Jakob Jakobsen’s dictionary has Enk (Ink) Jenk (Jink) for a sweetheart, or a person who is engaged. Thomas Edmondston noted it as well, with another meaning – to set aside. That makes sense, although Shetlanders might say that someone was laid by for someone else. Jakobsen noted a transfer of something of slight importance. That might not go down well in a misconstrued context. He also had a sense of a nominal transfer, using the example of child given an animal which it doesn’t really own.
What about love? Well, a search for love in a database comes up with many words for slovenly rather than anything for pair-bonding. But Jakobsen has Elsk – from Elska in Old Norse -- love. Ja, vi elsker dette landet says the first line of the Norwegian National Anthem. Not in use now, unless someone wants to revive it. There’s also, from Thomas Edmondston, Helse – to have a liking for, or accept as a lover.
A common endearment in Shetland now is jewel – which, unless someone knows better, doesn’t stretch back into the era of Shetland word-gathering of Jakobsen, Edmonston, and others.
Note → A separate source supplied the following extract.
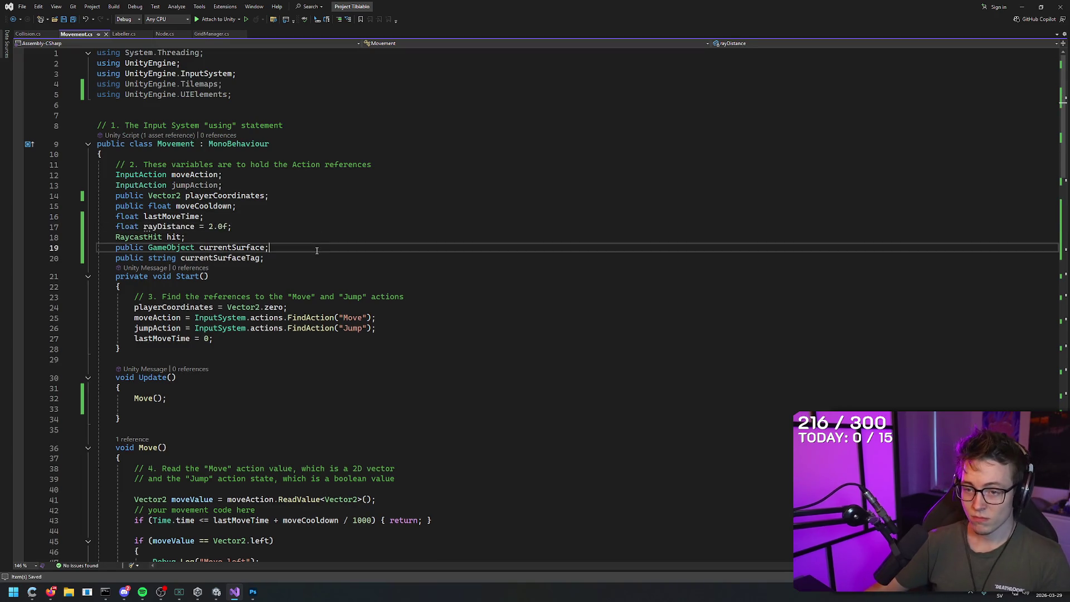
key("alt+Tab")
It sounds like repurposed English word, and North Mainland rather than farther south, but spreading. And funny in some circumstances, if you reply Have you ever seen a jewel?

Above: Picture of an elderly woman milking a cow on the 'toun mals'. She is wearing a hap. Beyond herself and the cow is the junction of Burgh Road and Scalloway Road, with the Knab lying behind again and the Ward of Bressay in the far distance. Photographer C Reid (Ref: PR00033)
What do these words tell us? There aren’t that many, possibly reflecting a life of grinding labour. It was important, very important, to maintain the morale and health of milking cow, and there were many small children in the households and toonships. Then language and literacy changed a lot, and a lot of the words used once would bring a blank stare, or a suspicious one. If you’re recommended a word, it’s better to check. If someone suggests you call a your intended a beautiful besom, or a charming sowdian, don’t be surprised if you find diamond ring pinging by your lugs. You’re OK with fainly though.